« Vois-tu, si un poisson venait me trouver, moi, et me disait qu’il va partir en voyage, je lui demanderais : « Avec quel brochet ? »
N’est-ce pas : « projet », et non : « brochet » que vous voulez dire ? »
CARROLL : « Les aventures d’Alice au Pays des Merveilles » ch.10, p.152.

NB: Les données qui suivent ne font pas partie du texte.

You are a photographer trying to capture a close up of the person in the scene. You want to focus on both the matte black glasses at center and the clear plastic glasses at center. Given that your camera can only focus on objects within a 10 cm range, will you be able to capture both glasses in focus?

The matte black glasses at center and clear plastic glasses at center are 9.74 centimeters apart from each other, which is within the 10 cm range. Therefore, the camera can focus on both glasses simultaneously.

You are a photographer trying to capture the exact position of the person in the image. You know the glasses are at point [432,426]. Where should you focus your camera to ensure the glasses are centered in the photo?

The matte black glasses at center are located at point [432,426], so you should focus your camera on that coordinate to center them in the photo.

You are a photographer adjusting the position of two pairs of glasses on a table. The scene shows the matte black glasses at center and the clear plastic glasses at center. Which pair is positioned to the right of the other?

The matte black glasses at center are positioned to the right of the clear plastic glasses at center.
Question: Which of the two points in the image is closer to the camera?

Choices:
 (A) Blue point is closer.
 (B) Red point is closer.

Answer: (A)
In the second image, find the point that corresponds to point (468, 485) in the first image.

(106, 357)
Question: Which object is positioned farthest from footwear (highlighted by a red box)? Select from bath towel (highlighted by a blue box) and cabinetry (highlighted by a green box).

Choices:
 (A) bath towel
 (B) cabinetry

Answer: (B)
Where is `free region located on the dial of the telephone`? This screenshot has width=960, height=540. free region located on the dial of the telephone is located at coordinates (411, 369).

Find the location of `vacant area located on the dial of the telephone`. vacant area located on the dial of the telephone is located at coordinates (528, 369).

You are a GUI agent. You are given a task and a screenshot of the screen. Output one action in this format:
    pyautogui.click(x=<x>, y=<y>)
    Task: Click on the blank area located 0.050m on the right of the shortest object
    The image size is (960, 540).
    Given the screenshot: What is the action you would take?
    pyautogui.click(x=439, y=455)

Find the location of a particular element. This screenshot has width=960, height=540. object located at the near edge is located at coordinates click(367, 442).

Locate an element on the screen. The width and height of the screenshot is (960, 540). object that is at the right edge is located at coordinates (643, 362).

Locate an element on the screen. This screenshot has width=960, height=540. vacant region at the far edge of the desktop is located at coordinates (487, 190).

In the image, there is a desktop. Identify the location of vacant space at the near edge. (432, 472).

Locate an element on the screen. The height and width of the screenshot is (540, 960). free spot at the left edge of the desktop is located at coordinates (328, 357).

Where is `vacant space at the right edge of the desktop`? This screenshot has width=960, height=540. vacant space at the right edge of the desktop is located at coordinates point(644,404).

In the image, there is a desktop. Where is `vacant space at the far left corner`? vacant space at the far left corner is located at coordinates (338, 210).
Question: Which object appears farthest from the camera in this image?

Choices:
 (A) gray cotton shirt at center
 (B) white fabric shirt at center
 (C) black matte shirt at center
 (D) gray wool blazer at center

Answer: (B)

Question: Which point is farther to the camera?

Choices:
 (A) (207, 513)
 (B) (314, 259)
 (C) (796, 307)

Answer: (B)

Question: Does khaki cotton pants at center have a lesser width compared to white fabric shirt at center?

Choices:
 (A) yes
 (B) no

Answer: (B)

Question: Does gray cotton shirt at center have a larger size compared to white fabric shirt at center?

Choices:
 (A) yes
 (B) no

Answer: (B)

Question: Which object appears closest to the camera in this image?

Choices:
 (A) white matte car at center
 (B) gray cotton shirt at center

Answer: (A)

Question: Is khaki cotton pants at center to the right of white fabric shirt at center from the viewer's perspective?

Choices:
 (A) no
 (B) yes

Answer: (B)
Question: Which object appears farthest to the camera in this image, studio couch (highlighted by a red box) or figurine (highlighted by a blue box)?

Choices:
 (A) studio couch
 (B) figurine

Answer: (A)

Une tentative d'effacement/Le Projet 15

Module 15
Une imposture !

Quant à l’imposture des discours sur les « livres de chevet », on ne la dénoncera jamais assez !
La lecture précédant le sommeil est entachée d'un assoupissement progressif qui la brouille, surtout si le livre commence, justement, par évoquer l’endormissement du lecteur et la façon dont l’histoire, les visages et les lieux alimentent peu à peu ses rêves… mais quand bien même.
On s’endort donc et le lendemain, dans la même situation, on ne se souvient de rien; il faut recommencer c’est-à-dire s’arrêter à la même page :
« …l’obscurité béante d’un terrain vague…», et ainsi de suite…
Ces livres ne sont pas lus et si l’on essaie d’avancer, c’est doublement négatif :
- d’abord parce que, faute de contexte, on ne comprend rien à cette suite coupée de ses fondements,
- ensuite parce que le phénomène analysé plus haut se reproduit immanquablement et, dans le meilleur des cas, le blocage n’est que déplacé.
Faut-il alors imaginer des livres adaptés à la situation ?
Par leur composition, la disposition de leurs péripéties ou l’étagement de leurs arguments, la conception répétitive et de plus en plus lente des événements ou des raisonnements, l’espacement soigneusement calibré de leurs paragraphes ou de leurs chapitres pour morceler la tâche, ils seraient à l’image des conditions de cette lecture tardive, ils intègreraient dans leur trame et leurs descriptions cette indécision entre le rêve et la réalité, cette implication onirique constante ou cette simple fermeture des paupières alors que la tête, irrépressiblement, s’alourdit …
Mais ces livres-là, mimétiques, deviendraient transparents et ne seraient pas lus.